Solucionado lo anterior, nos encontramos con ciertos problemas o ideas arraigadas que se pueden ir desmitificando. Por ejemplo, existe el concepto de que la renta variable es más arriesgada que la renta fija. ¿Es esto real? A “riesgo” de parecer una respuesta acomodaticia, la verdad es que depende. Aunque es correcto que las acciones son más arriesgadas que los bonos, es algo que no se puede generalizar. En general, se dice que renta variable es más riesgosa que la fija, entre otras cosas, porque en caso de quiebra de un emisor, los acreedores (bonistas) están más adelante en la fila que los dueños (accionistas) para recibir alguna devolución de lo invertido. En términos generales, también suele ocurrir que carteras más intensivas en renta variable tienen volatilidades mayores que las que tienen una ponderación mayor en renta fija. No obstante lo anterior, resulta claro observar que las acciones de una compañía importante, de alta capitalización bursátil y presente en una industria estable, representan una inversión menos arriesgada que adquirir bonos de una compañía que se encuentra atravesando por algún tipo de estrés financiero y que hace que tenga una clasificación crediticia más baja, o que definitivamente tenga carácter especulativo, no tenga grado de inversión o revista el carácter popularmente conocido como “bono basura”.
Otro mito podría ser el que una cartera que solo tiene renta fija no podría perder dinero. Los bonos también transan en mercado secundario aun cuando ofrezcan una tasa fija de intereses como recompensa a quien invierte en ellos. Por ende, puede producirse la situación de que se venda un bono a un precio más bajo del que fue comprado, y esto no logre compensar los intereses devengados. Lo anterior refleja que los bonos también tienen riesgo, que debe medirse y ponderarse al constituir una cartera de inversiones.

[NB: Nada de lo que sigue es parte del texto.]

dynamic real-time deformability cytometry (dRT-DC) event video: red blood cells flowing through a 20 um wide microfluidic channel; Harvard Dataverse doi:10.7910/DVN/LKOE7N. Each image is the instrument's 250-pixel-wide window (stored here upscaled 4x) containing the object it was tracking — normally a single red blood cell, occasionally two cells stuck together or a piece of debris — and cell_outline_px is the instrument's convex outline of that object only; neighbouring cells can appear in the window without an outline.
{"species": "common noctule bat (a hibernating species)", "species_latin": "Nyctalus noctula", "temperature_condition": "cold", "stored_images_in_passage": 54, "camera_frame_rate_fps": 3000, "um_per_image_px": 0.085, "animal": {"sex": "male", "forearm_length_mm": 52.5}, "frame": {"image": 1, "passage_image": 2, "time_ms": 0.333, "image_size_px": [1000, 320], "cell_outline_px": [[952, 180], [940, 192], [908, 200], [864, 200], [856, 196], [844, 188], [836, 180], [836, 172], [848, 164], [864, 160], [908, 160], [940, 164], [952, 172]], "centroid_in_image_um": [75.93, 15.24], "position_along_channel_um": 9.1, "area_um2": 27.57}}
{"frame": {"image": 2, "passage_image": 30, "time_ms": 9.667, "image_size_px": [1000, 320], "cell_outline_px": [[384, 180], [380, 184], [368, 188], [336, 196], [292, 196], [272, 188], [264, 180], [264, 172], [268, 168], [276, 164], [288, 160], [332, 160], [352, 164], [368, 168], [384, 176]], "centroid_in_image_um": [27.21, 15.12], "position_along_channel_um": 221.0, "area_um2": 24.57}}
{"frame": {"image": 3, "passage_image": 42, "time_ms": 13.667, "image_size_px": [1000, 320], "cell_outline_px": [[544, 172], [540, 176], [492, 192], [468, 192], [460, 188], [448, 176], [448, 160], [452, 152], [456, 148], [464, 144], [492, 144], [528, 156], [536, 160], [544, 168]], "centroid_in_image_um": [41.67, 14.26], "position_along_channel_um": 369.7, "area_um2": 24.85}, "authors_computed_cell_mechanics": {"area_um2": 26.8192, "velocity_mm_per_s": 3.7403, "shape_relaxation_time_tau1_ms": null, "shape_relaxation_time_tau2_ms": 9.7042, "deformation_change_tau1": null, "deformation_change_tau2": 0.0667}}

Según lo anterior, la medición del riesgo de una cartera, y cómo éste se relaciona con la tolerancia a la volatilidad de cada persona se vuelven algo un poco más complejo que simplemente analizar cuánto de renta variable tiene una cartera. Se necesita de un trabajo más preciso, como nos hemos dado cuenta, depende del tipo de activo, de quién es su emisor y cómo responde a diferentes situaciones de mercado. Cuando se construye una cartera de inversiones, podemos enfrentar el problema de una manera muy interesante, como por ejemplo el medir cuánto riesgo se es capaz de tolerar, y en base a eso configurar la composición del portfolio de modo que, respetando esta restricción, y ocupando este “presupuesto máximo de riesgo al que enfrentarse”, se pueda maximizar el retorno esperado. El cálculo del riesgo es entonces, un elemento clave, no solo para no pasar malos ratos con activos más volátiles de lo que uno sea capaz de tolerar, sino que también, para construir carteras cuyos resultados nos permitan alcanzar nuestros objetivos de inversión. Para esto, contar con una correcta asesoría puede hacer una gran diferencia.